# Decision Tree

![image.png](attachment:image.png)

Decision Trees are an important type of algorithm for predictive modeling machine learning.

The classical decision tree algorithms have been around for decades and modern variations like random forest are among the most powerful techniques available.

Classification and Regression Trees or CART for short is a term introduced by Leo Breiman to refer to Decision Tree algorithms that can be used for classification or regression predictive modeling problems.

Classically, this algorithm is referred to as “decision trees”, but on some platforms like R they are referred to by the more modern term CART.

The CART algorithm provides a foundation for important algorithms like bagged decision trees, random forest and boosted decision trees.


# CART Model Representation

The representation for the CART model is a binary tree.

This is your binary tree from algorithms and data structures, nothing too fancy. Each root node represents a single input variable (x) and a split point on that variable (assuming the variable is numeric).

The leaf nodes of the tree contain an output variable (y) which is used to make a prediction.

Given a new input, the tree is traversed by evaluating the specific input started at the root node of the tree.

# Advantages

Simple to understand and to interpret. Trees can be visualised.

Requires little data preparation.

Able to handle both numerical and categorical data.

Possible to validate a model using statistical tests.

Performs well even if its assumptions are somewhat violated by the true model from which the data were generated.


# Disadvantages

Overfitting. Mechanisms such as pruning (not currently supported), setting the minimum number of samples required at a leaf node or setting the maximum depth of the tree are necessary to avoid this problem.

Decision trees can be unstable. Mitigant: Use decision trees within an ensemble.

Cannot guarantee to return the globally optimal decision tree. Mitigant: Training multiple trees in an ensemble learner

Decision tree learners create biased trees if some classes dominate. Recommendation: Balance the dataset prior to fitting

# Decision Tree Parameters

### criterion: 
The function to measure the quality of a split. Supported criteria are "gini" for the Gini impurity and "entropy" for the information gain.

### splitter:
The strategy used to choose the split at each node. Supported strategies are "best" to choose the best split and "random" to choose the best random split.

### max_depth:
The maximum depth of the tree. If None, then nodes are expanded until all leaves are pure or until all leaves contain less than min_samples_split samples.

### min_samples_split: 
The minimum number of samples required to split an internal node.

### min_samples_leaf: 
The minimum number of samples required to be at a leaf node. A split point at any depth will only be considered if it leaves at least min_samples_leaf training samples in each of the left and right branches. This may have the effect of smoothing the model, especially in regression.

### min_weight_fraction_leaf: 
The minimum weighted fraction of the sum total of weights (of all the input samples) required to be at a leaf node.
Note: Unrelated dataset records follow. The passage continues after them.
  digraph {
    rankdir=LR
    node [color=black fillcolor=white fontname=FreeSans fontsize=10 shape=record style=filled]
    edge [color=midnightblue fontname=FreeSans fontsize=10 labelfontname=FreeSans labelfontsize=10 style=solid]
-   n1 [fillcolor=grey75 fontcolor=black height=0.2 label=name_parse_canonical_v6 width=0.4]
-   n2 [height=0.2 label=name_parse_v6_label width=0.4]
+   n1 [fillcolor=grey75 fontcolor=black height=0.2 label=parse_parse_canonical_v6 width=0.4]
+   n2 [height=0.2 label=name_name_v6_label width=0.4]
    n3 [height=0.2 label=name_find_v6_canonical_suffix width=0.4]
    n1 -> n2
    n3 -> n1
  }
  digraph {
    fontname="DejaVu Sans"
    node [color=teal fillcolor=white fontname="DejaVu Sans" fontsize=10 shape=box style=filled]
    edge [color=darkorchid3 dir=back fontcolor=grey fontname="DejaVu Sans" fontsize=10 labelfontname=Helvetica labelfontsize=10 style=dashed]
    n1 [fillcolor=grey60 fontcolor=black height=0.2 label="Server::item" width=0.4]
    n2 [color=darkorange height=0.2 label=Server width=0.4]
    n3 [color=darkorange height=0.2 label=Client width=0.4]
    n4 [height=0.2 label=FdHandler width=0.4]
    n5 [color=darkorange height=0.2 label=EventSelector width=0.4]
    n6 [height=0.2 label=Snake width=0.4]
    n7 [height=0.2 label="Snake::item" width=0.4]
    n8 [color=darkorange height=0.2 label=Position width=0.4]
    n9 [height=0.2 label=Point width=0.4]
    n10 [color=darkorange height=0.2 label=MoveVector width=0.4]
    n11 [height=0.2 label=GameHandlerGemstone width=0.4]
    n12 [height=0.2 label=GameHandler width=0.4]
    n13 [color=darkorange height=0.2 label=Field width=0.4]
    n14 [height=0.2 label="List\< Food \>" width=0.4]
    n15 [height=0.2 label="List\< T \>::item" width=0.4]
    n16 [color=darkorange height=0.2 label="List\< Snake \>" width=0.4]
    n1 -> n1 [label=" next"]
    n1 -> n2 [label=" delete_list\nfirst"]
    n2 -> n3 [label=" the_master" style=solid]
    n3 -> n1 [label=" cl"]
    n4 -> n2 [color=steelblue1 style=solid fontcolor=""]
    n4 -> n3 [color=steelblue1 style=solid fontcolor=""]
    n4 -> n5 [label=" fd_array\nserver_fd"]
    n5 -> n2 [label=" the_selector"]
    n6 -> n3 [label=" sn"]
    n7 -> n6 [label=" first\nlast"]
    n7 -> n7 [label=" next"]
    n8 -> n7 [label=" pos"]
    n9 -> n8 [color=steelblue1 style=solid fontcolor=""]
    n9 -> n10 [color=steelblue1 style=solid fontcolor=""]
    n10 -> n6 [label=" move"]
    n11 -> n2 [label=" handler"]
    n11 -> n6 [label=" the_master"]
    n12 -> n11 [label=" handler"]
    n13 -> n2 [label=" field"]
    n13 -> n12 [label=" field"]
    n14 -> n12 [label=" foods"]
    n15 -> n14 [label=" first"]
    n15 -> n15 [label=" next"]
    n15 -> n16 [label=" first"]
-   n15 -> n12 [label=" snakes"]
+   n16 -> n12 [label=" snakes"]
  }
Samples have equal weight when sample_weight is not provided.
max_features: The number of features to consider when looking for the best split.

### max_leaf_nodes: 
Grow a tree with max_leaf_nodes in best-first fashion. Best nodes are defined as relative reduction in impurity. If None then unlimited number of leaf nodes.

### min_impurity_decrease: 
A node will be split if this split induces a decrease of the impurity greater than or equal to this value.

### min_impurity_split: 
Threshold for early stopping in tree growth. A node will split if its impurity is above the threshold, otherwise it is a leaf.